The average Scot owes their parents £3,079, according to Bank of Scotland’s latest How Scotland Lives research, with a fifth of loans to children totalling more than £10,000.

Almost half of borrowers feel guilty about borrowing money from family members.

Despite this, almost a tenth never expect to pay their family member back. Meanwhile, the majority of people ­lending money to family members were positive about doing so and indicated they were happy to help out. However, more than a fifth said that they do not ever expect to be paid back.

Those in the Highlands and Islands said they felt most guilty about borrowing cash, with 53 per cent admitting remorse, while less than a ­quarter of Dundonians said they felt bad about taking money from parents temporarily.

Nearly two fifths of Fifers never expect to get their money back, while ­Aberdonians are the most annoyed at having to loan money to family members, with 24 per cent saying this has had an impact on their own life.

Fifers were the least annoyed, with just three per cent saying their children’s borrowing bothered them.

Despite this, high levels of family debt do not seem to have had a significant impact on family ties with only eight per cent, Scotland-wide, ­saying it has caused tension.

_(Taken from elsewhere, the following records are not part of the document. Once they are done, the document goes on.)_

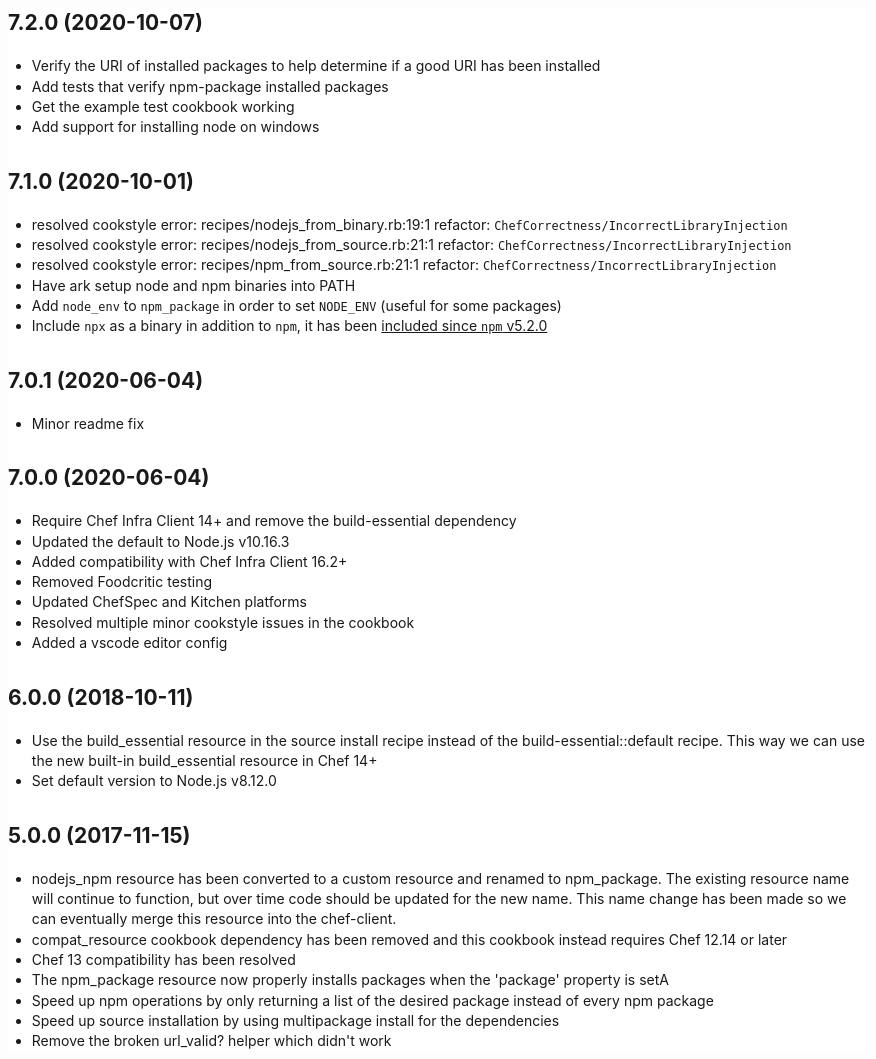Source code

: ## 7.2.0 (2020-10-07)

- Verify the URI of installed packages to help determine if a good URI has been installed
- Add tests that verify npm-package installed packages
- Get the example test cookbook working
- Add support for installing node on windows

## 7.1.0 (2020-10-01)

- resolved cookstyle error: recipes/nodejs_from_binary.rb:19:1 refactor: `ChefCorrectness/IncorrectLibraryInjection`
- resolved cookstyle error: recipes/nodejs_from_source.rb:21:1 refactor: `ChefCorrectness/IncorrectLibraryInjection`
- resolved cookstyle error: recipes/npm_from_source.rb:21:1 refactor: `ChefCorrectness/IncorrectLibraryInjection`
- Have ark setup node and npm binaries into PATH
- Add `node_env` to `npm_package` in order to set `NODE_ENV` (useful for some packages)
- Include `npx` as a binary in addition to `npm`, it has been [included since `npm` v5.2.0](https://medium.com/@maybekatz/introducing-npx-an-npm-package-runner-55f7d4bd282b)

## 7.0.1 (2020-06-04)

- Minor readme fix

## 7.0.0 (2020-06-04)

- Require Chef Infra Client 14+ and remove the build-essential dependency
- Updated the default to Node.js v10.16.3
- Added compatibility with Chef Infra Client 16.2+
- Removed Foodcritic testing
- Updated ChefSpec and Kitchen platforms
- Resolved multiple minor cookstyle issues in the cookbook
- Added a vscode editor config

## 6.0.0 (2018-10-11)

- Use the build_essential resource in the source install recipe instead of the build-essential::default recipe. This way we can use the new built-in build_essential resource in Chef 14+
- Set default version to Node.js v8.12.0

## 5.0.0 (2017-11-15)

- nodejs_npm resource has been converted to a custom resource and renamed to npm_package. The existing resource name will continue to function, but over time code should be updated for the new name. This name change has been made so we can eventually merge this resource into the chef-client.
- compat_resource cookbook dependency has been removed and this cookbook instead requires Chef 12.14 or later
- Chef 13 compatibility has been resolved
- The npm_package resource now properly installs packages when the 'package' property is setA
- Speed up npm operations by only returning a list of the desired package instead of every npm package
- Speed up source installation by using multipackage install for the dependencies
- Remove the broken url_valid? helper which didn't work
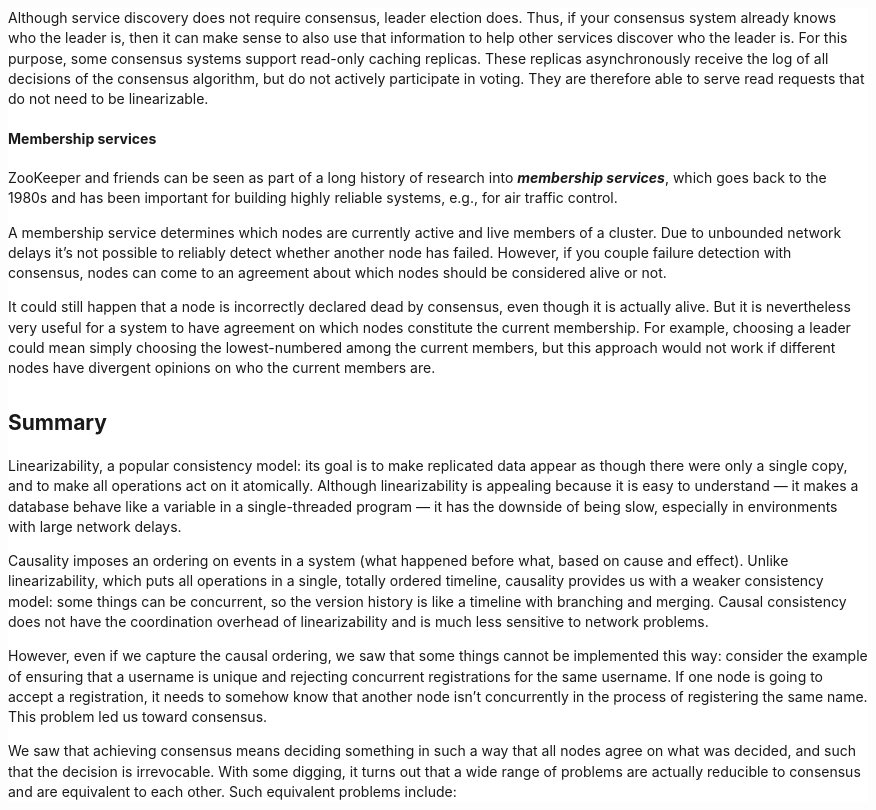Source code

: Although service discovery does not require consensus, leader election does.
Thus, if your consensus system already knows who the leader is, then it can
make sense to also use that information to help other services discover who the
leader is. For this purpose, some consensus systems support read-only caching
replicas. These replicas asynchronously receive the log of all decisions of the
consensus algorithm, but do not actively participate in voting. They are
therefore able to serve read requests that do not need to be linearizable.

#### Membership services

ZooKeeper and friends can be seen as part of a long history of research into
***membership services***, which goes back to the 1980s and has been important
for building highly reliable systems, e.g., for air traffic control.

A membership service determines which nodes are currently active and live
members of a cluster. Due to unbounded network delays it’s not possible to
reliably detect whether another node has failed. However, if you couple failure
detection with consensus, nodes can come to an agreement about which nodes
should be considered alive or not.

It could still happen that a node is incorrectly declared dead by consensus,
even though it is actually alive. But it is nevertheless very useful for a
system to have agreement on which nodes constitute the current membership. For
example, choosing a leader could mean simply choosing the lowest-numbered among
the current members, but this approach would not work if different nodes have
divergent opinions on who the current members are.

## Summary

Linearizability, a popular consistency model: its goal is to make replicated
data appear as though there were only a single copy, and to make all operations
act on it atomically. Although linearizability is appealing because it is easy
to understand — it makes a database behave like a variable in a single-threaded
program — it has the downside of being slow, especially in environments with
large network delays.

Causality imposes an ordering on events in a system (what happened before what,
based on cause and effect). Unlike linearizability, which puts all operations
in a single, totally ordered timeline, causality provides us with a weaker
consistency model: some things can be concurrent, so the version history is
like a timeline with branching and merging. Causal consistency does not have
the coordination overhead of linearizability and is much less sensitive to
network problems.

However, even if we capture the causal ordering, we saw that some things cannot
be implemented this way: consider the example of ensuring that a username is
unique and rejecting concurrent registrations for the same username. If one
node is going to accept a registration, it needs to somehow know that another
node isn’t concurrently in the process of registering the same name. This
problem led us toward consensus.

We saw that achieving consensus means deciding something in such a way that all
nodes agree on what was decided, and such that the decision is irrevocable.
With some digging, it turns out that a wide range of problems are actually
reducible to consensus and are equivalent to each other. Such equivalent
problems include:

The majority of loans go to help children buy their own home, while more than a quarter of parents said they were concerned about their kids’ ability to buy a property.

Nicola Noble, Bank of Scotland mortgage director, said, “It’s great to see Scottish families being in a position to help each other out financially, especially for major life events like buying a new home.

“It’s also not surprising that baby boomers are playing such a major part in this.

“This generation is the wealthiest of all the generations and with last year’s pension freedoms giving them even greater access to ­pension savings, they are very well placed to help their family out in times of need.”